Diesjähriger Preisträger der Max-Bergmann-Medaille ist John A. Robinson, Professor für Organische Chemie an der UZH. Der Max-Bergmann-Kreis zur Förderung peptidchemischer Arbeiten besteht seit 1980 und stellt im deutschsprachigen Raum in der Wissenschaftsszene eine Besonderheit dar: Bei bewusst niedrig gehaltener Mitgliederzahl fokussiert sich der Kreis auf die Förderung der Forschung von Peptiden und verwandten Gebieten, insbesondere biologisch bedeutenden Proteinen und kleinen, biologisch aktiven Molekülen.

«Der Preis freut mich speziell, weil er von einem Gremium vergeben wird, in dem viele der weltbesten Peptid-Forscher vereinigt sind», so Robinson. Die im Bereich der biologischen Chemie angesiedelte Forschung von John A. Robinson beschäftigt sich mit der Synthese von chemischen Verbindungen, die von medizinischem Nutzen sind.

Dem Krankenhauserreger Paroli bieten

Exemplarisch dafür steht seine Forschung zum Bakterium Pseudomonas aeruginosa, einem gefährlichen Krankenhauskeim. Für gesunde Menschen ist das Bakterium normalerweise ungefährlich, für Patienten mit einem geschwächten Immunsystem aber kann eine Infektion tödlich sein, weil das Bakterium in Spitälern Antibiotikaresistenzen entwickelt.

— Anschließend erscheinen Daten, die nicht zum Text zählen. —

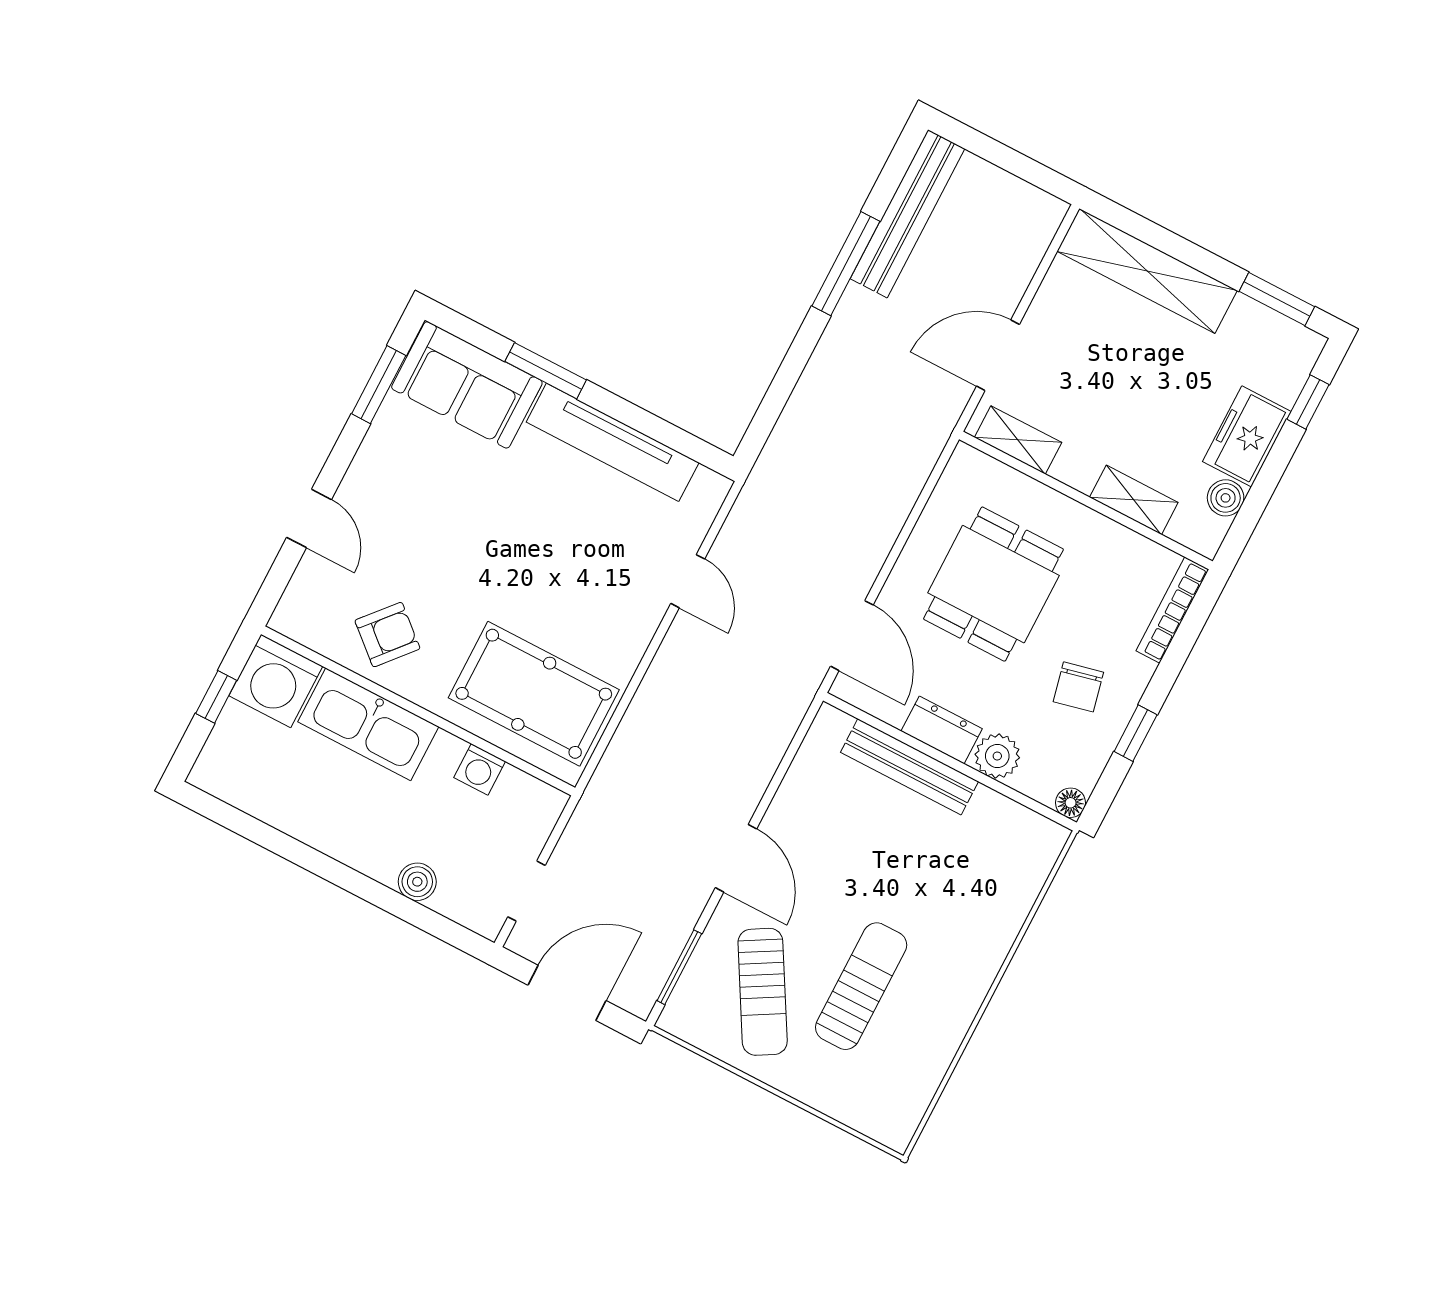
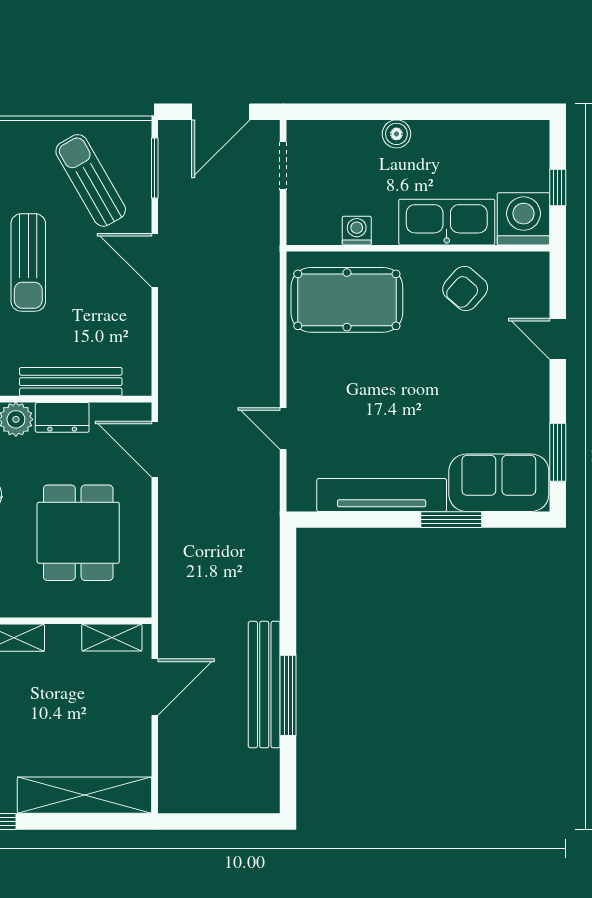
bench: (908, 214) -> (264, 685), moved
boiler: (417, 882) -> (396, 134), moved
sun lounger: (861, 986) -> (28, 262), moved

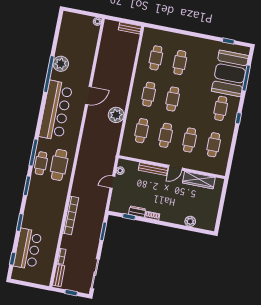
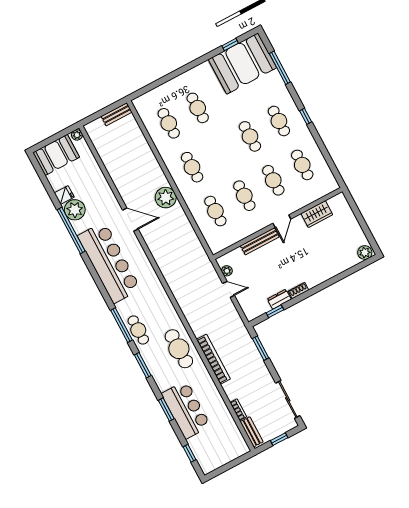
booth: (76, 23) -> (56, 155), added
fridge: (62, 50) -> (64, 195), added
booth: (230, 73) -> (242, 64), moved, turned 90
door: (88, 96) -> (130, 220), hinge flipped
cafe table: (173, 99) -> (250, 136), moved
plant: (116, 115) -> (166, 198), moved
cafe table: (59, 165) -> (179, 349), moved
wardrobe: (199, 180) -> (317, 214), width x0.67
door: (112, 182) -> (229, 289), swing flipped
plant: (190, 221) -> (365, 253), moved
bar counter: (28, 249) -> (186, 410), moved

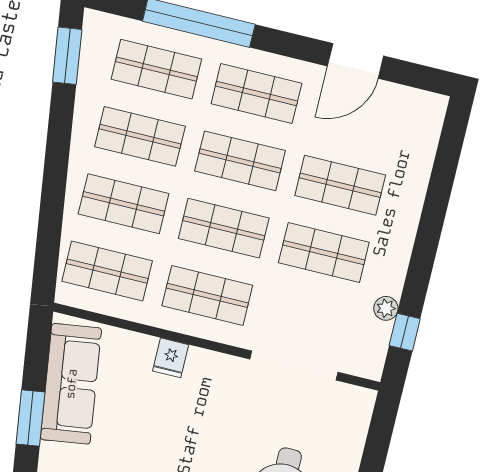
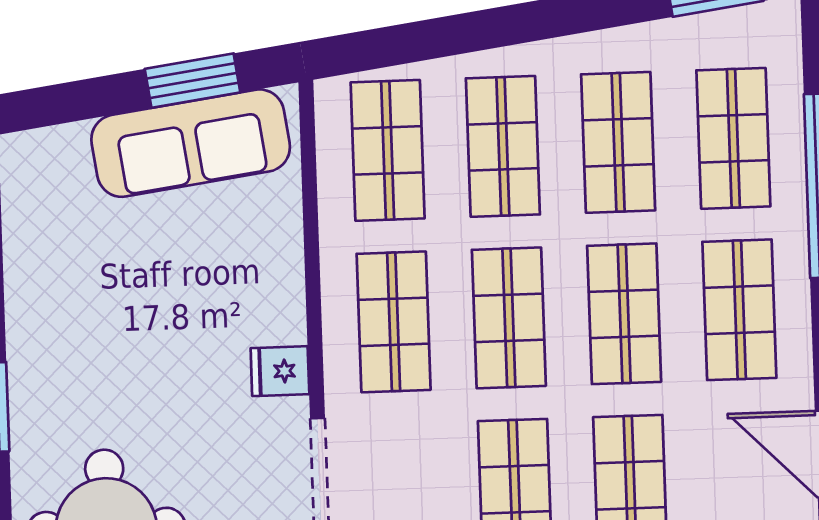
fridge: (171, 358) -> (280, 371), moved
window: (30, 418) -> (193, 81), moved

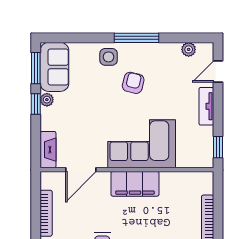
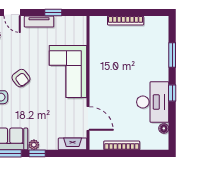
armchair: (133, 83) -> (21, 78), turned -141
window: (218, 147) -> (53, 13), moved
filing cabinet: (135, 184) -> (99, 77), removed

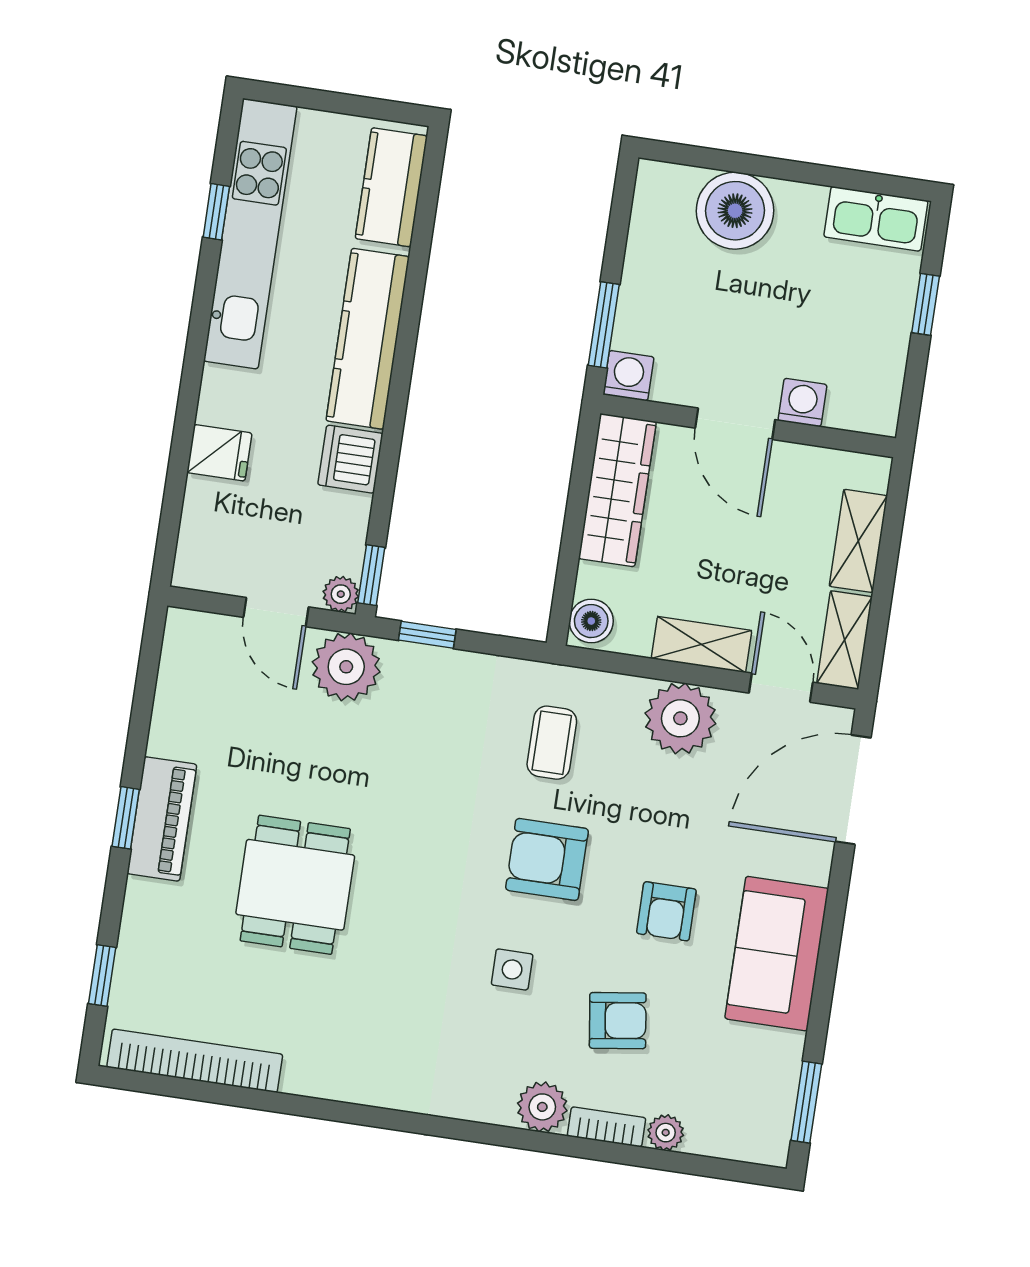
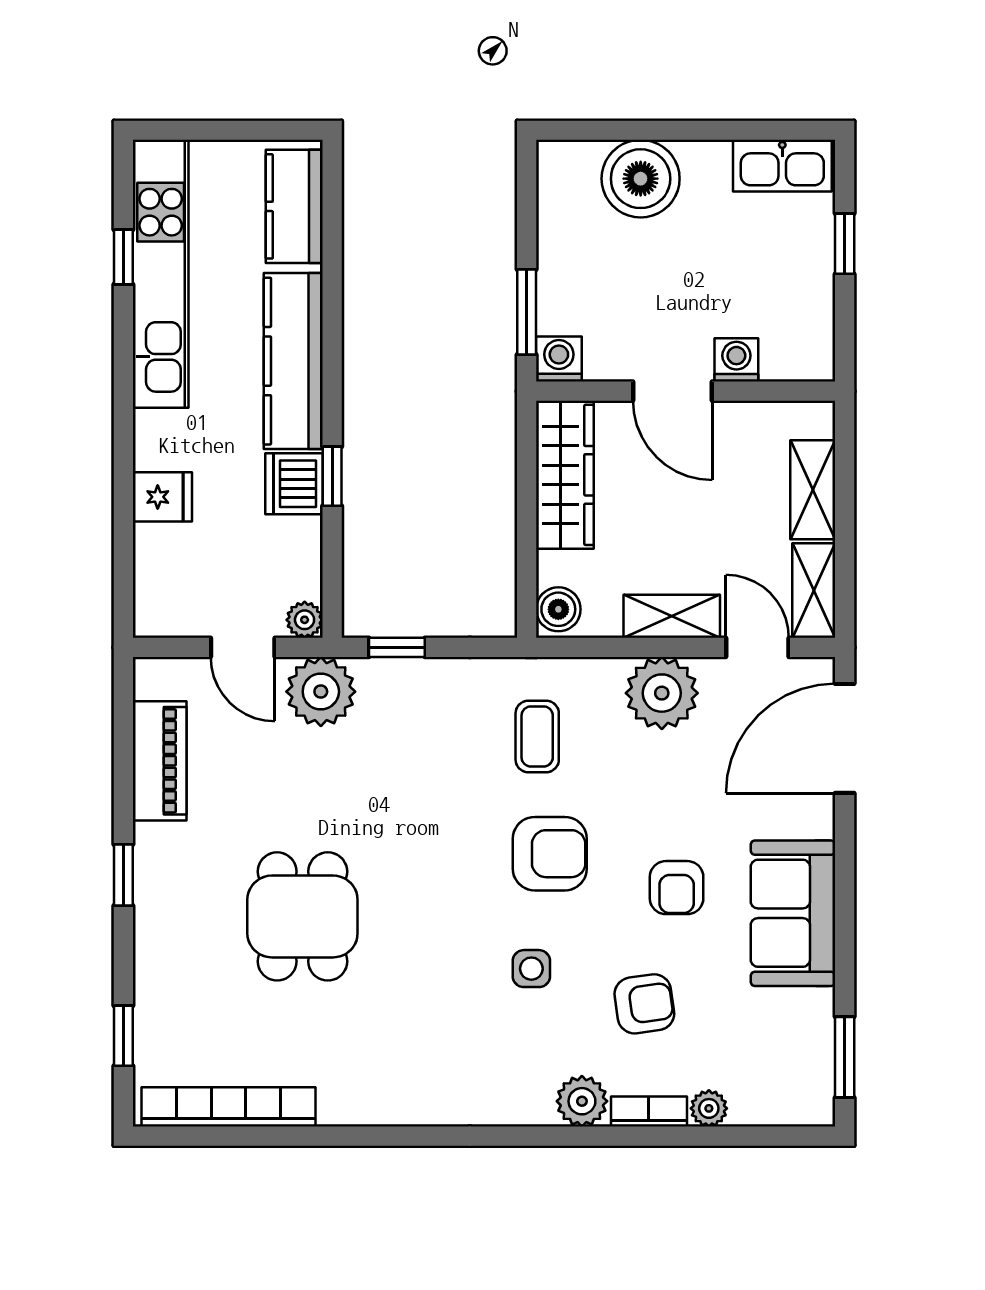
window: (371, 575) -> (332, 476), moved
piano: (162, 819) -> (160, 761), moved
armchair: (547, 859) -> (550, 854), turned 180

Als die Gruppe von John A. Robinson ein natürlich vorkommendes Peptid als Peptid-Antibiotikum zu optimieren versuchte, entstand eine Gruppe von Peptiden. Untersuchungen zeigten, dass P. aeruginosa, die mit dem von Robinson entwickelten Peptid in Kontakt kamen, auffällige Änderungen an ihrer Zellmembran aufwiesen.

Neues Target entdeckt

Im Gegensatz zu den klassischen Penicillinen, die den Aufbau der bakteriellen Zellwand beeinträchtigen, greift dieses neu entwickelte Peptid an einer ganz anderen Stelle der Biosynthese ein. Es könnte so helfen, resistente P. aeruginosa anzugreifen. John A. Robinson und seine Mitarbeiter haben damit womöglich eine völlig neue Antibiotikagruppe entdeckt. Die Arbeit hat ein beachtliches Echo in der wissenschaftlichen Welt hervorgerufen.

Max-Bergmann-Medaille

Die Max-Bergmann-Medaille wird seit 1980 jährlich vom Max-Bergmann-Kreis vergeben. Der Verein hat zum Ziel, im deutschsprachigen Raum die Erforschung von Peptiden, biologisch bedeutenden Proteinen und biologisch aktiven Pharmamolekülen zu fördern. Namensgeber des Vereins ist der deutsch-amerikanische Wissenschaftler Max Bergmann (1886-1944): Der Pionier der angewandten Wissenschaften spezialisierte sich auf das Entschlüsseln und die Synthese von Protein- und Peptid-Strukturen. 1933 floh Bergmann in die USA und trug massgeblich dazu bei, dass die USA auf dem Gebiet der molekularen Biologie eine Spitzenposition erreichten.John A. Robinson studierte Chemie am University College in London. Danach war er unter anderem Postdoktorand am Biochemischen Institut der Universität Karlsruhe und als Wissenschaftler an der Southhampton University (UK) tätig. Seit 1989 ist er ordentlicher Professor für Organische Chemie an der Universität Zürich. Neben seiner breit angelegten Grundlagenforschung hat Robinson den letzten zehn Jahren 16 Patente eingereicht und mit «Virometrix» und «Polyphor» zwei erfolgreiche Spin-offs unterstützt.